What You Want To Avoid When Naming Your Business
When you’re starting a business, there’s one decision that a lot of people can find surprisingly tricky, that can hold back launch efforts for quite some time: finding the right name. It’s not unwise to be careful when naming your business. If you really hit the ground running, you can be stuck with it as your company grows more and more popular. As such, here, we’re going to look at a few mistakes you don’t want to make when naming your business.
Avoid anything too cliched
When you start thinking of names that fit your business, then you’re likely to first start off with some basic word association. It’s not uncommon for florists to think of names related to blooms, spring, petals, and so on.
You want to make sure that you avoid these most basic names if you have any intention of growing your brand beyond a small store. Otherwise, these cliched names are going to get lost amongst the whirlpool of companies that are named the exact same.

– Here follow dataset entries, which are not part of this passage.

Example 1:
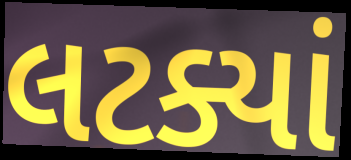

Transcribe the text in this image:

લટક્યાં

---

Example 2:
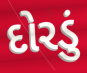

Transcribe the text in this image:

દોરડું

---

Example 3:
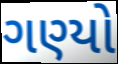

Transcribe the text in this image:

ગણ્યો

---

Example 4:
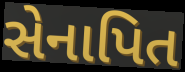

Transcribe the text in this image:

સેનાપિત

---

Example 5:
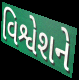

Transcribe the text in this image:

વિશ્વેશનેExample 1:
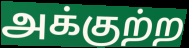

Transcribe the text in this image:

அக்குற்ற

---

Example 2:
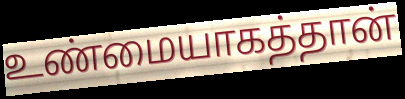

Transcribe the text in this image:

உண்மையாகத்தான்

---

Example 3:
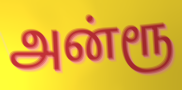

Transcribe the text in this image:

அன்ரூ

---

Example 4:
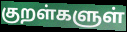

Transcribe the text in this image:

குறள்களுள்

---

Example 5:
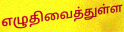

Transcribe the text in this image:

எழுதிவைத்துள்ள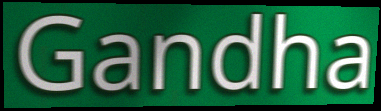
GandhaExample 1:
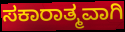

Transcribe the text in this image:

ಸಕಾರಾತ್ಮವಾಗಿ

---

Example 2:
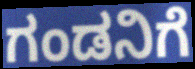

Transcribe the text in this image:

ಗಂಡನಿಗೆ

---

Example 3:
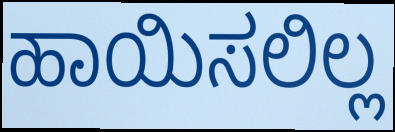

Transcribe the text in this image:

ಹಾಯಿಸಲಿಲ್ಲ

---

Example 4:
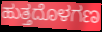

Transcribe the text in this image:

ಹುತ್ತದೊಳಗಣ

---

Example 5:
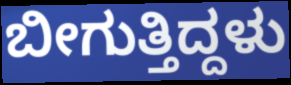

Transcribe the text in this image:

ಬೀಗುತ್ತಿದ್ದಳು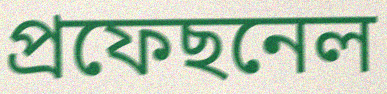
প্ৰফেছনেলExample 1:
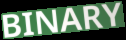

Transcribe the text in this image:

BINARY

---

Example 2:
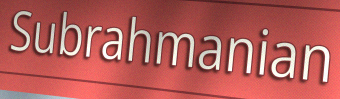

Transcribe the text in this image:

Subrahmanian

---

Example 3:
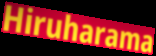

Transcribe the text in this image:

Hiruharama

Don’t choose names that are close to your competitors
It’s a sadly common strategy that new business owners will simply look at their competitors, think of a name that sounds vaguely similar, or even one that’s just a few letters off, and launch with that. This is not a clever way to try and siphon customers away from your competitors. First of all, it can make your business look like a cheap imitator, it prevents you from being able to grow into an original and authentic brand and, what’s more, you could find yourself in legal trouble if you name your business too close to a competitor’s. You want to stand out from the competition, not blend into it.
Be mindful of naming it after your family
There are a lot of businesses named after the individuals or the families who started them. If you’re starting a family business, then it might simply make sense. If it’s a local business, and you have no plans to expand, that might work fine.

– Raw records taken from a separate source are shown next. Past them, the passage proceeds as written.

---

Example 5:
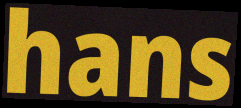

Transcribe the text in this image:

hans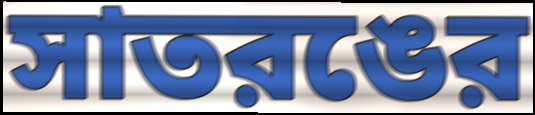
সাতরঙের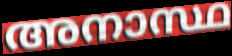
അനാസ്ഥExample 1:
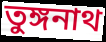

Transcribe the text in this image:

তুঙ্গনাথ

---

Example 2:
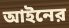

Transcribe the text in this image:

আইনের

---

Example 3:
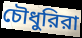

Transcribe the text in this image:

চৌধুরিরা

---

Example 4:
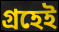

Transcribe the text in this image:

গ্রহেই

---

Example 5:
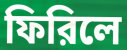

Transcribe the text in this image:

ফিরিলে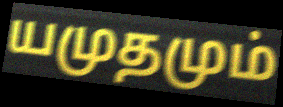
யமுதமும்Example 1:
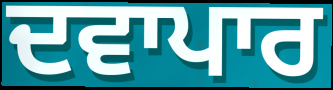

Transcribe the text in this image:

ਦਵਾਪਾਰ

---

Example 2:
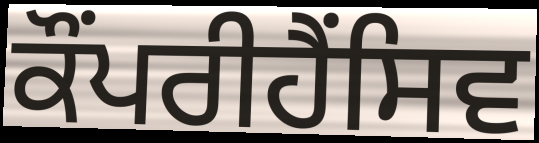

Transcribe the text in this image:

ਕੌਂਪਰੀਹੈਂਸਿਵ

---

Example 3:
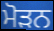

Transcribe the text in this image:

ਮੋੜਨ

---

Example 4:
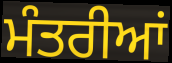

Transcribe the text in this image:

ਮੰਤਰੀਆਂ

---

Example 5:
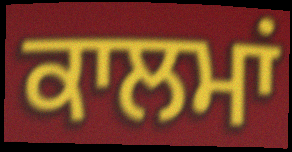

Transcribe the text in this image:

ਕਾਲਮਾਂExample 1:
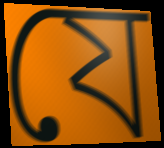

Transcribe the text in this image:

যে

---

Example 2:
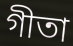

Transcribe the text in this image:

গীতা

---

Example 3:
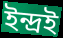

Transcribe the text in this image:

ইন্দ্ৰই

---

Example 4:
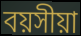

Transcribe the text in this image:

বয়সীয়া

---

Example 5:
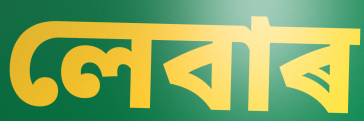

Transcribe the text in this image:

If you’re planning to grow to reach customers across the state, country, or globe, then you should make sure there are no major players with the exact same name, which is more likely if you’re using any kind of family name.
Same for local names
Again, if you’re running a local business, then including the name of the location that you operate in and serve might make it easier for customers to find you when searching online, for instance. However, if you want to reach any customers outside of that range, at all, then the same name is going to limit you, as people will think your business is only built for customers within that area. You have to consider how far you want your business to grow, as you’re stuck with your name, and it can take some considerable work to rebrand.
Getting tricky with pronunciation or spelling
You might think that one way to change a particularly common name into something unique is to switch up the spelling, aim for a different pronunciation, or even use numbers and special characters instead of letters. It’s going to make your name different, yes, but it’s also going to make it a lot more difficult to communicate with others. How is someone who hears the name, but doesn’t see its spelling, supposed to know what to Google? If you have to explain it to them, you risk losing their attention. Keep it simple.
Not considering your brand
Your name is a part of your overall brand. It’s not something you should name in a vacuum. If you’re trying to create a business with a sophisticated, professional brand, then a name that sounds too conversational and poppy might be offputting. If you’re trying to create a family-friendly brand with a bright image, then you don’t want to sound like a law firm. Working with a brand naming consultant can make sure that you consider the name within the scope of the entire brand strategy. You have to be careful with your word choice.
Neglecting to do your research
Of course, if you’re landing on a name, then you should take the time to research it, to see if any businesses have the exact same name. You want to be especially sure that none of your competitors are named anything remotely close. Again, you want a name that sounds original. There are online tools you can use to see if a business name is taken. If it’s in a wholly different industry, you might only need to add a word or two to the legal name, such as the services you provide, to differentiate it enough.
It’s not suitable for social media
This is a consideration that is becoming increasingly important in an online world. When you’re moving your business to social media, having a name that’s too long to fit as an account name, or using a name so common that you can’t simply use your name as your handle, can require you to do a little extra work to create an online brand presence. This shouldn’t supersede the other elements we’ve talked about, but is worth thinking about especially if you’re going to be an online-focused business.
Asking everyone and anyone what they think of it
While you might have more than one key decision-maker behind your business, that doesn’t mean that you have to make naming it a process that involves everyone’s input. If you’re too open and invite too many people to share their opinions, then every name you come up with is going to have multiple objections for different reasons, and every person is going to want to show their worth by proposing their own alternatives. It can become a never-ending cycle and can be extremely frustrating to deal with.
Take your time to research your name, but don’t allow yourself to get stuck for too long. Working with the right professionals can help you find the name that works for you a lot more quickly.